Balancing a Redox Reaction in Basic Solution

• 1). Determine the charge of the molecules that are being oxidized and reduced. In our example equation, we see that sulfur (S) and nitrogen (N) are the two molecules participating in the reaction. On the reactant side of the equation, [S(s) + NO3-(aq)] we see that S has a neutral charge. The charge of the N molecule can be determined by looking at the other molecule of the compound and the overall charge of the compound. NO3- has total charge of -1. There are three oxygen molecules which will each have a -2 charge as indicated by its location in the periodic table resulting in a total charge of -6 for the O3 term. So, the charge of N (x) plus the charge of the 3 O (-6) molecules is equal to the overall charge of the molecule (-1), or x - 6 = -1. Solving for x gives a charge of +5 for the nitrogen molecule. Repeat the same procedure for the reactants which results in a charge of +4 for the S molecule in SO2 and a charge of +2 for the N molecule in NO. The SO2 molecule has an overall neutral charge and each molecule of oxygen has a -2 charge resulting in a -4 charge; therefore, S must have a +4 charge to balance this out and give an overall neutral charge for the SO2 molecule. Likewise, the NO molecule has an overall neutral charge with the oxygen having a -2 charge. The N molecule must then have a +2 charge to make the molecule neutral.
  
  
• 2). Divide the equation into two half reactions: oxidation half reaction and reduction half reaction. This is accomplished by determining which molecule is oxidized and donates electrons (reducing agent) and which molecule accepts electrons and is reduced (oxidizing agent).
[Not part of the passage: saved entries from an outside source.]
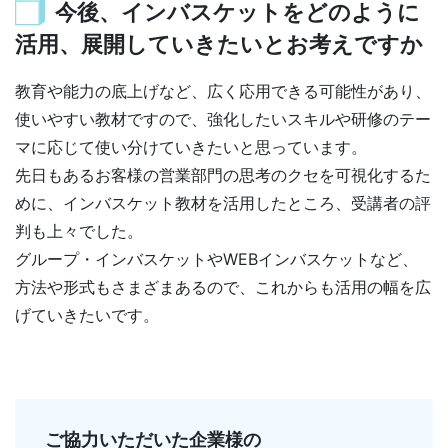
今後、インバスケットをどのように
活用、展開していきたいとお考えですか
教育や能力の底上げなど、広く応用できる可能性があり、
使いやすい教材ですので、強化したいスキルや研修のテー
マに応じて使い分けていきたいと思っています。
先日もあるお客様の営業部門の思考のクセを可視化するた
めに、インバスケット教材を活用したところ、受講者の評
判も上々でした。
グループ・インバスケットやWEBインバスケットなど、
方法や形式もさまざまあるので、これからも活用の幅を広
げていきたいです。
ご協力いただいた企業様の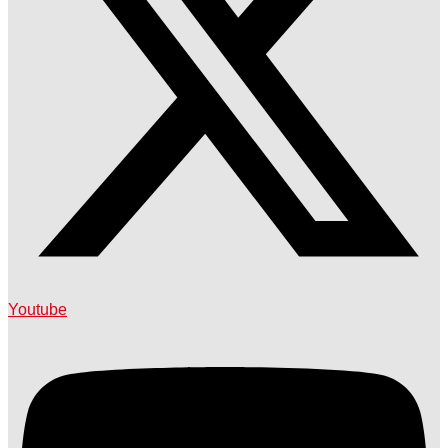
Youtube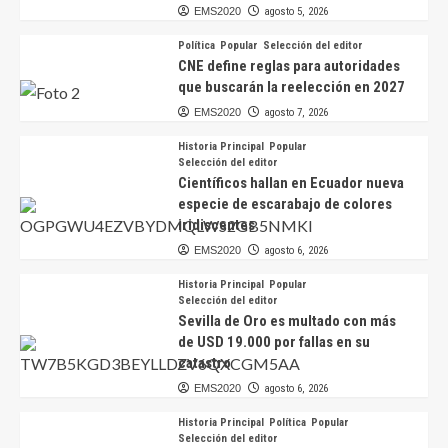
EMS2020
agosto 5, 2026
Política
Popular
Selección del editor
CNE define reglas para autoridades
que buscarán la reelección en 2027
EMS2020
agosto 7, 2026
Historia Principal
Popular
Selección del editor
Científicos hallan en Ecuador nueva
especie de escarabajo de colores
iridiscentes
EMS2020
agosto 6, 2026
Historia Principal
Popular
Selección del editor
Sevilla de Oro es multado con más
de USD 19.000 por fallas en su
catastro
EMS2020
agosto 6, 2026
Historia Principal
Política
Popular
Selección del editor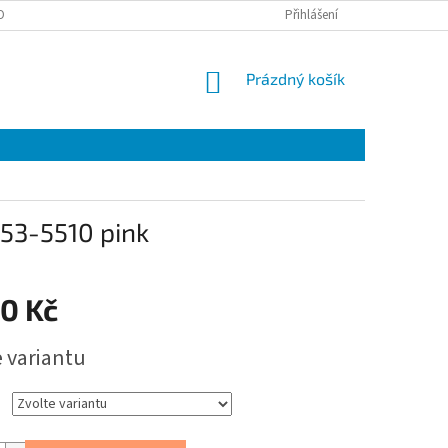
OBNÍCH ÚDAJŮ
EET
ZÁRUČNÍ LIST
Přihlášení
VÝMĚNA A VRÁCENÍ ZBOŽÍ
NÁKUPNÍ
Prázdný košík
KOŠÍK
53-5510 pink
00 Kč
e variantu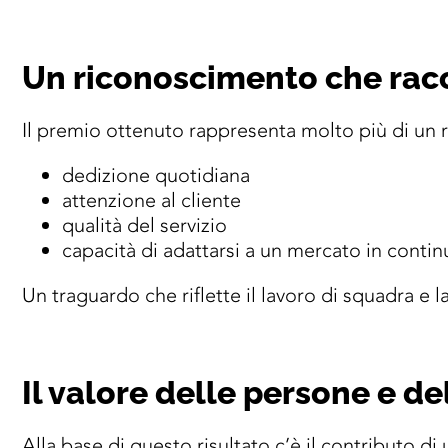
Un riconoscimento che rac
Il premio ottenuto rappresenta molto più di un r
dedizione quotidiana
attenzione al cliente
qualità del servizio
capacità di adattarsi a un mercato in conti
Un traguardo che riflette il lavoro di squadra e l
Il valore delle persone e de
Alla base di questo risultato c’è il contributo di u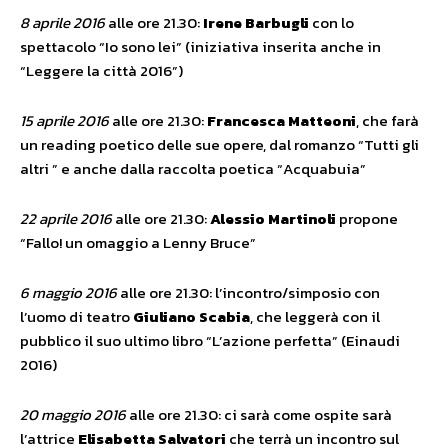
8 aprile 2016
alle ore 21.30:
Irene Barbugli
con lo
spettacolo “Io sono lei” (iniziativa inserita anche in
“Leggere la città 2016”)
15 aprile 2016
alle ore 21.30:
Francesca Matteoni
, che farà
un reading poetico delle sue opere, dal romanzo “Tutti gli
altri ” e anche dalla raccolta poetica “Acquabuia”
22 aprile 2016
alle ore 21.30:
Alessio Martinoli
propone
“Fallo! un omaggio a Lenny Bruce”
6 maggio 2016
alle ore 21.30: l’incontro/simposio con
l’uomo di teatro
Giuliano Scabia
, che leggerà con il
pubblico il suo ultimo libro “L’azione perfetta” (Einaudi
2016)
20 maggio 2016
alle ore 21.30: ci sarà come ospite sarà
l’attrice
Elisabetta Salvatori
che terrà un incontro sul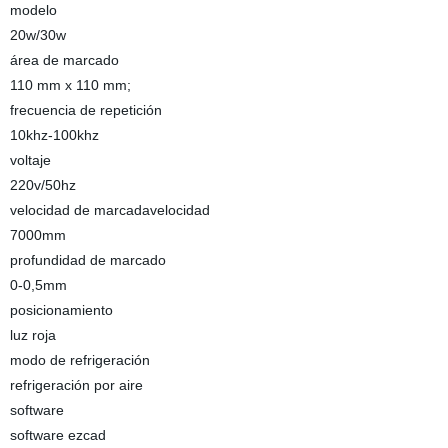
modelo
20w/30w
área de marcado
110 mm x 110 mm;
frecuencia de repetición
10khz-100khz
voltaje
220v/50hz
velocidad de marcadavelocidad
7000mm
profundidad de marcado
0-0,5mm
posicionamiento
luz roja
modo de refrigeración
refrigeración por aire
software
software ezcad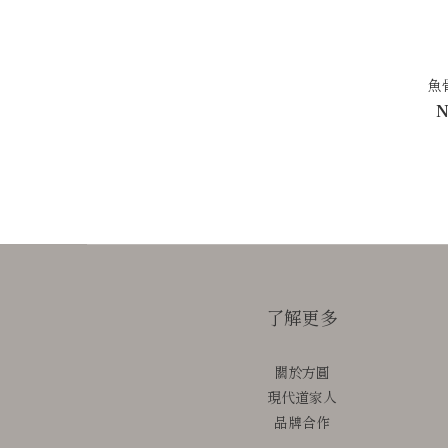
魚
N
了解更多
關於方圓
現代道家人
品牌合作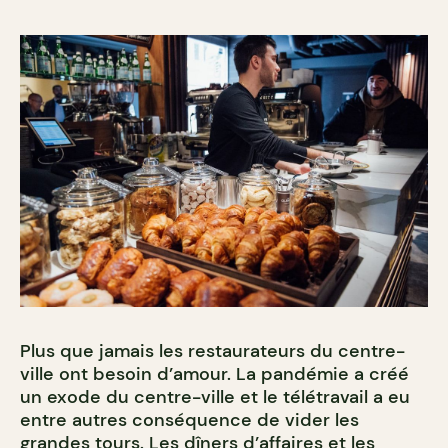
Plus que jamais les restaurateurs du centre-
ville ont besoin d’amour. La pandémie a créé
un exode du centre-ville et le télétravail a eu
entre autres conséquence de vider les
grandes tours. Les dîners d’affaires et les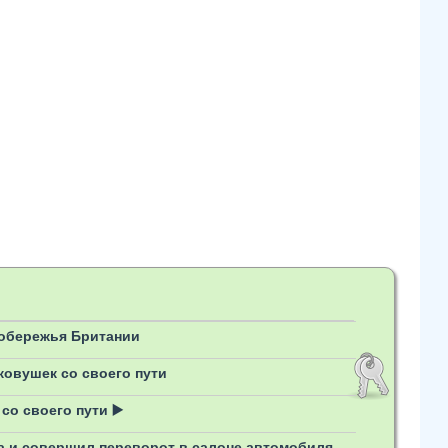
побережья Британии
ковушек со своего пути
со своего пути ▶️
а и совершил переворот в салоне автомобиля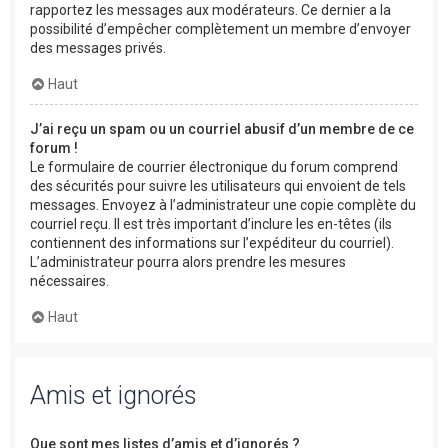
rapportez les messages aux modérateurs. Ce dernier a la
possibilité d’empêcher complètement un membre d’envoyer
des messages privés.
Haut
J’ai reçu un spam ou un courriel abusif d’un membre de ce
forum !
Le formulaire de courrier électronique du forum comprend
des sécurités pour suivre les utilisateurs qui envoient de tels
messages. Envoyez à l’administrateur une copie complète du
courriel reçu. Il est très important d’inclure les en-têtes (ils
contiennent des informations sur l’expéditeur du courriel).
L’administrateur pourra alors prendre les mesures
nécessaires.
Haut
Amis et ignorés
Que sont mes listes d’amis et d’ignorés ?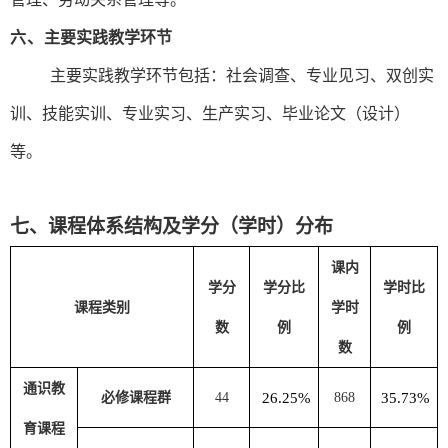
六、
主要实践教学环节
主要实践教学环节包括：
社会调查、专业见习、双创实
训、技能实训、专业实习、生产实习、毕业论文（设计）
等。
七、课程体系结构及学分（学时）分布
课内
学分
学分比
学时比
课程类别
学时
数
例
例
数
通识教
必修课程群
4
4
26.25%
868
35.73%
育课程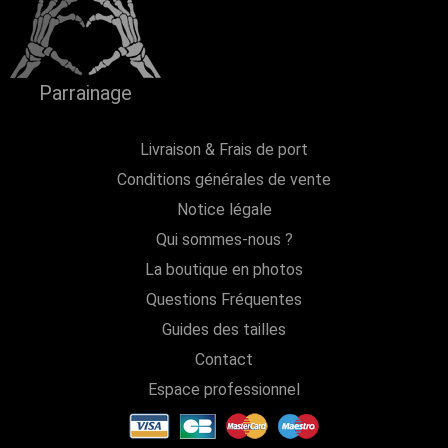
Parrainage
Livraison & Frais de port
Conditions générales de vente
Notice légale
Qui sommes-nous ?
La boutique en photos
Questions Fréquentes
Guides des tailles
Contact
Espace professionnel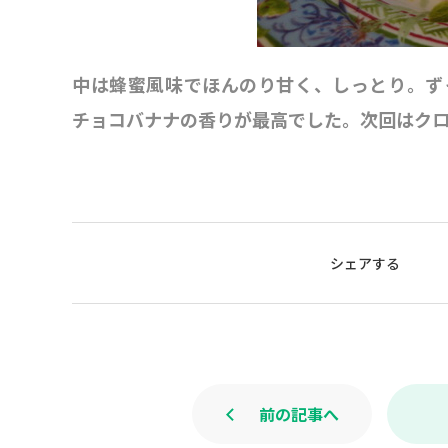
中は蜂蜜風味でほんのり甘く、しっとり。ず
チョコバナナの香りが最高でした。次回はクロ
シェアする
前の記事へ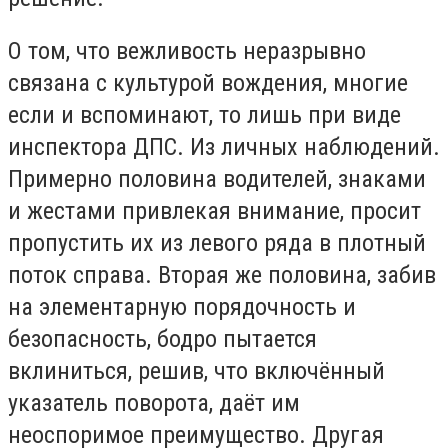
О том, что вежливость неразрывно
связана с культурой вождения, многие
если и вспоминают, то лишь при виде
инспектора ДПС. Из личных наблюдений.
Примерно половина водителей, знаками
и жестами привлекая внимание, просит
пропустить их из левого ряда в плотный
поток справа. Вторая же половина, забив
на элементарную порядочность и
безопасность, бодро пытается
вклиниться, решив, что включённый
указатель поворота, даёт им
неоспоримое преимущество. Другая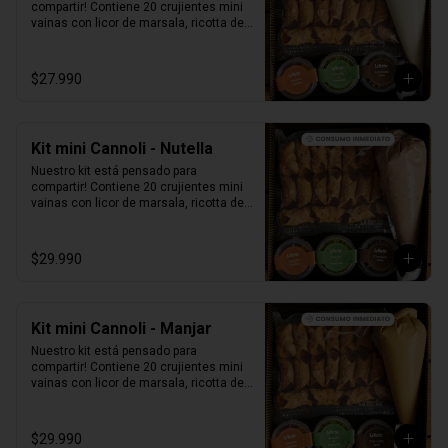
compartir! Contiene 20 crujientes mini 
vainas con licor de marsala, ricotta de 
oveja siciliana, perlas de chocolate, 
pistacho, piel de naranja confitada, 
marrasquino, pistacho y una exquisita 
$27.990
crema de pistacho.
Kit mini Cannoli - Nutella
Nuestro kit está pensado para 
compartir! Contiene 20 crujientes mini 
vainas con licor de marsala, ricotta de 
oveja siciliana mezclada con Nutella, 
perlas de chocolate, pistacho, piel de 
naranja confitada, marrasquino, 
$29.990
pistacho y una exquisita crema de 
pistacho.
Kit mini Cannoli - Manjar
Nuestro kit está pensado para 
compartir! Contiene 20 crujientes mini 
vainas con licor de marsala, ricotta de 
oveja siciliana mezclada con Manjar, 
perlas de chocolate, pistacho, piel de 
naranja confitada, marrasquino, 
$29.990
pistacho y una exquisita crema de 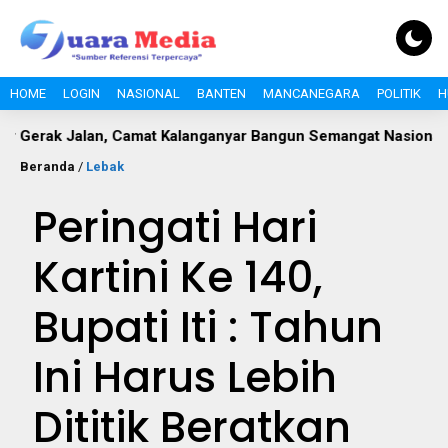
HOME
LOGIN
NASIONAL
BANTEN
MANCANEGARA
POLITIK
H
an, Camat Kalanganyar Bangun Semangat Nasionalisme Pelajar
Beranda
/
Lebak
Peringati Hari
Kartini Ke 140,
Bupati Iti : Tahun
Ini Harus Lebih
Dititik Beratkan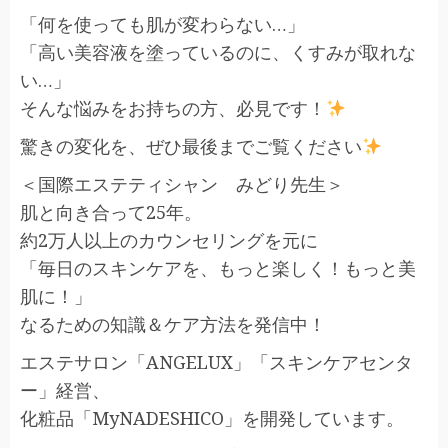
「何を使っても肌が変わらない…」
「高い美容液を塗っているのに、くすみが取れな
い…」
そんな悩みをお持ちの方、必見です！
驚きの変化を、ぜひ最後までご覧ください
＜国際エステティシャン みどり先生＞
肌と向き合って25年。
約2万人以上のカウンセリングを元に
「毎日のスキンケアを、もっと楽しく！もっと美
肌に！」
なるための知識＆ケア方法を発信中！
エステサロン「ANGELUX」「スキンケアセンタ
ー」経営、
化粧品「MyNADESHICO」を開発しています。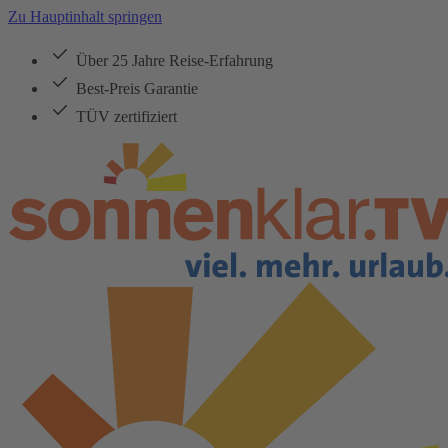
Zu Hauptinhalt springen
Über 25 Jahre Reise-Erfahrung
Best-Preis Garantie
TÜV zertifiziert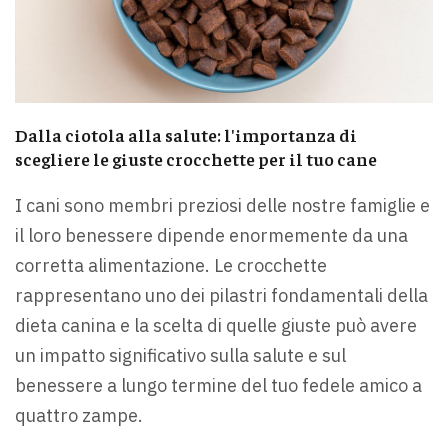
Dalla ciotola alla salute: l'importanza di
scegliere le giuste crocchette per il tuo cane
I cani sono membri preziosi delle nostre famiglie e
il loro benessere dipende enormemente da una
corretta alimentazione. Le crocchette
rappresentano uno dei pilastri fondamentali della
dieta canina e la scelta di quelle giuste può avere
un impatto significativo sulla salute e sul
benessere a lungo termine del tuo fedele amico a
quattro zampe.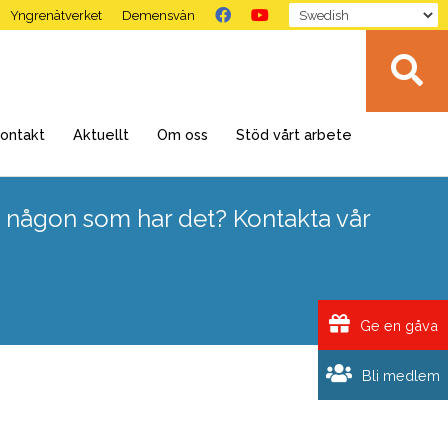
Yngrenätverket
Demensvän
ontakt
Aktuellt
Om oss
Stöd vårt arbete
 någon som har det? Kontakta vår
Ge en gåva
Bli medlem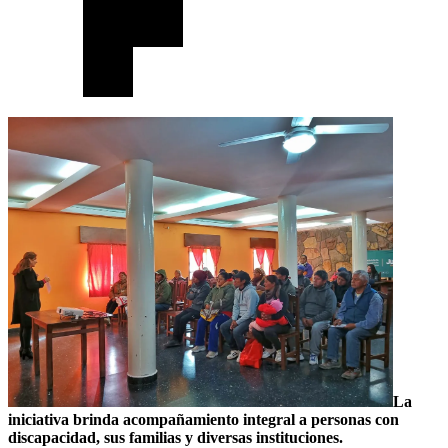
La
iniciativa brinda acompañamiento integral a personas con
discapacidad, sus familias y diversas instituciones.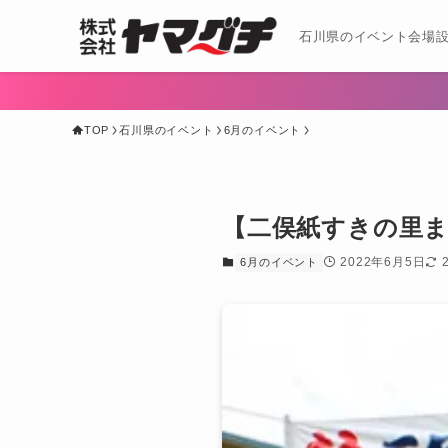
石川県のイベント会場設
TOP
石川県のイベント
6月のイベント
【二俣紙すきの里ま
2022年6月5日
6月のイベント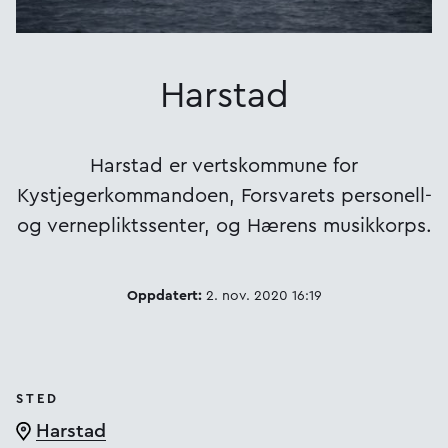
Harstad
Harstad er vertskommune for
Kystjegerkommandoen, Forsvarets personell-
og vernepliktssenter, og Hærens musikkorps.
Oppdatert:
2. nov. 2020 16:19
STED
Harstad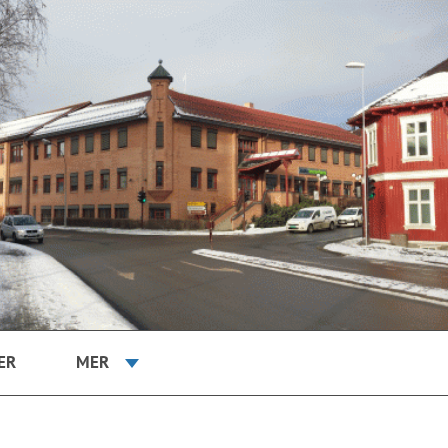
ER
MER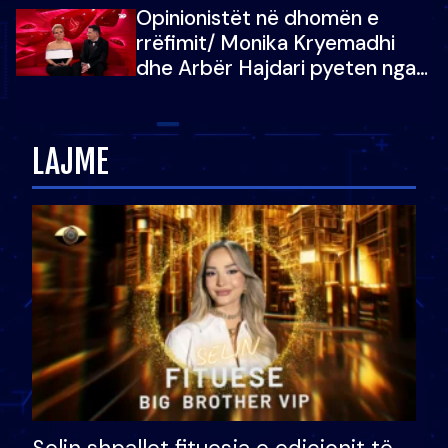
Opinionistët në dhomën e
vajzën e tij
rrëfimit/ Monika Kryemadhi
dhe Arbër Hajdari pyeten nga
Ledion Liço: A do ta
zëvendësonit njëri-tjetrin?
LAJME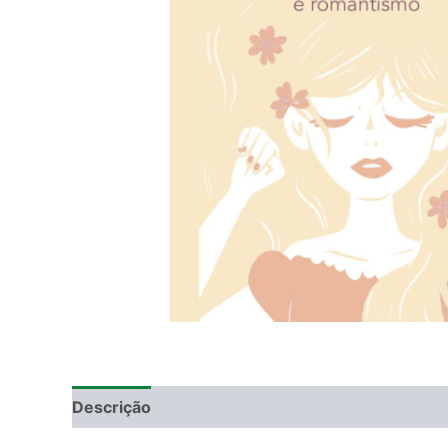
Descrição
Informação adicional
DEGUSTAÇ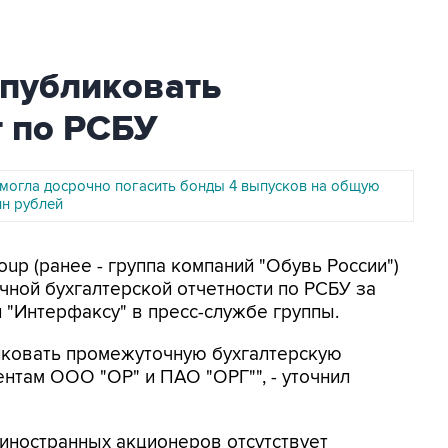
 публиковать
т по РСБУ
смогла досрочно погасить бонды 4 выпусков на общую
лн рублей
oup (ранее - группа компаний "Обувь России")
чной бухгалтерской отчетности по РСБУ за
 "Интерфаксу" в пресс-службе группы.
иковать промежуточную бухгалтерскую
ентам ООО "ОР" и ПАО "ОРГ"", - уточнил
 иностранных акционеров отсутствует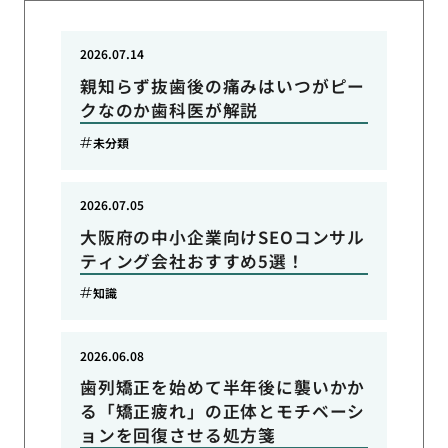
2026.07.14
親知らず抜歯後の痛みはいつがピー
クなのか歯科医が解説
未分類
2026.07.05
大阪府の中小企業向けSEOコンサル
ティング会社おすすめ5選！
知識
2026.06.08
歯列矯正を始めて半年後に襲いかか
る「矯正疲れ」の正体とモチベーシ
ョンを回復させる処方箋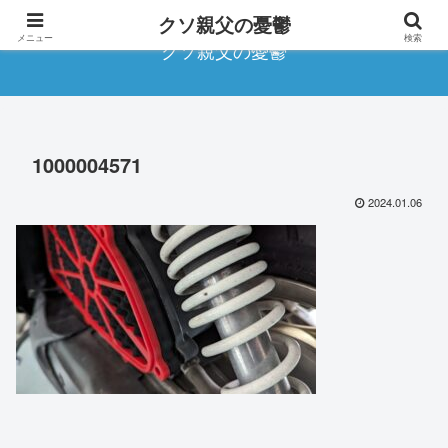
クソ親父の憂鬱
メニュー
検索
クソ親父の憂鬱
1000004571
2024.01.06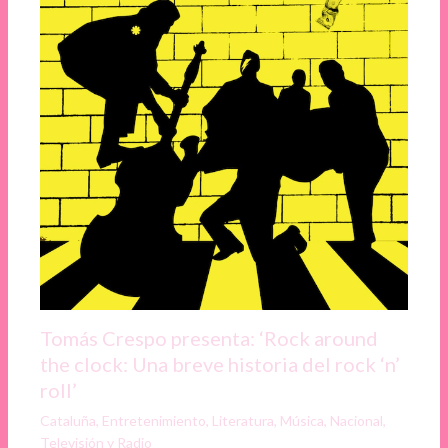
Tomás Crespo presenta: ‘Rock around
the clock: Una breve historia del rock ‘n’
roll’
Cataluña
,
Entretenimiento
,
Literatura
,
Música
,
Nacional
,
Televisión y Radio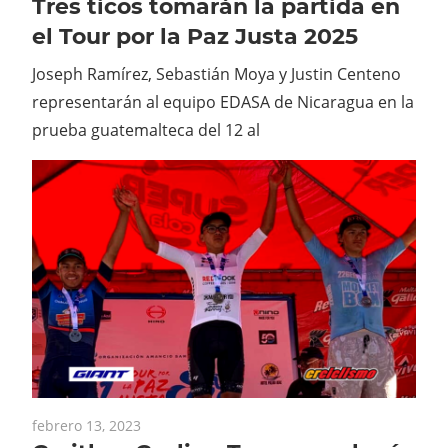
Tres ticos tomarán la partida en
el Tour por la Paz Justa 2025
Joseph Ramírez, Sebastián Moya y Justin Centeno
representarán al equipo EDASA de Nicaragua en la
prueba guatemalteca del 12 al
febrero 13, 2023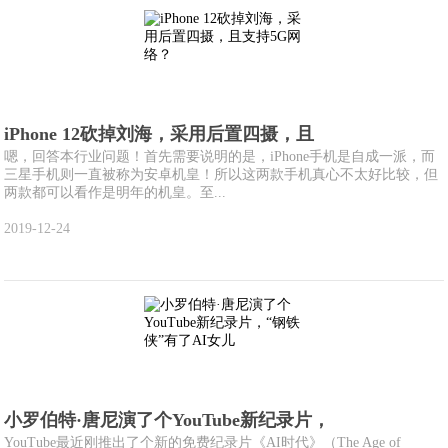
iPhone 12砍掉刘海，采用后置四摄，且
嗯，回答本行业问题！首先需要说明的是，iPhone手机是自成一派，而
三星手机则一直被称为安卓机皇！所以这两款手机真心不太好比较，但
两款都可以看作是明年的机皇。至...
2019-12-24
小罗伯特·唐尼演了个YouTube新纪录片，
YouTube最近刚推出了个新的免费纪录片《AI时代》（The Age of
Using our example equation, we would have [ S(s) -> SO2(g)] and [ NO3- -> NO(g)] . Using our previously determine charges on the S and N molecule, we see that S goes from a neutral charge (S) to a +4 charge (SO2) and N goes from a +5 charge (NO3-) to a +2 charge (NO). So, the N molecule had a reduction in charge (+5 to +2) meaning that it gained electrons (reduced) which indicates it as the reduction half reaction. The other reaction must, therefore, be the oxidation half reaction.
  
  
• 3). Balance the elements other than H and O of each half reaction. This is already accomplished for our example as the number of S of N reactants matches the number of product atoms for each half-reaction respectively.
  
  
• 4). Balance the O atoms by adding H2O.
  
  The oxidation reaction would be S + 2 H2O -> SO2
  
  The reduction reaction would be NO3- -> NO + 3 H2O
  
  
• 5). Balance the H atoms by adding H+ to each half reaction giving us
  
  S + 2 H2O -> SO2 + 4 H+ for the oxidation half reaction
  
  and
  
  4 H + NO3- -> NO + 2 H2O for the reduction half reaction.
  
  
• 6). Balance the charges between the reactants and products of each have reaction by adding electrons. This yields:
  
  S + 2 H2O -> SO2 + 4 H+ + 4e­- for the oxidation half
  
  and
  
  4 H+ + NO3 + 3e- -> NO + 2 H2O for the reduction half.
  
  
• 7). Multiply each term in the half reactions by the other half reaction's number of electrons. This results in the cancellation of the electrons. So, we would multiply the oxidation half reaction by 3e- and the reduction half reaction by 4e- giving us:
  
  3 S + 6 H2O -> 3 SO2 + 12 H+
  
  and
  
  16H+ + 4 NO3- -> 4 NO + 8 H2O
  
  
• 8). Recombine the reactants and products of the two half reactions and cancel the like terms on each side.
  
  Combining the two equations gives us:
  
  3 S + 4 NO3- +6 H2O + 16H+ -> 3 SO2 + 4 NO + 12 H+ + 8 H2O
  
  Canceling the number of H+ and H2O molecules on each side we get:
  
  3 S + 4 NO3- + 4H+ -> 3 SO2 + 4 NO + 2 H2O
  
  
• 9). Add the number OH- molecules to each side equal to the amount of H+ and combine the remaining H+ and OH- on each side as water molecules. The solution is basic so OH- ions will combine with all of the H+ ions which gives us:
  
  3 S + 4 NO3- + 4H+ + 4OH- -> 3 SO2 + 4 NO + 2 H2O + 4OH-
  
  Combining the OH- and H+ molecules and canceling the resulting water molecules on each side gives:
  
  3 S + 4 NO3- + 2H20 -> 3 SO2 + 4 NO + 4OH-
  
  
• 10
  
  Ensure that the charge of the reactants is equal to the charge of the products in the final balanced equation. In our example we have the charge of the reactants as -4 (4 NO3-) molecules and the charge of the products as 4 (4 OH- molecules). All of the elements and charges are balanced from reactant to product; thus, the equation is balanced.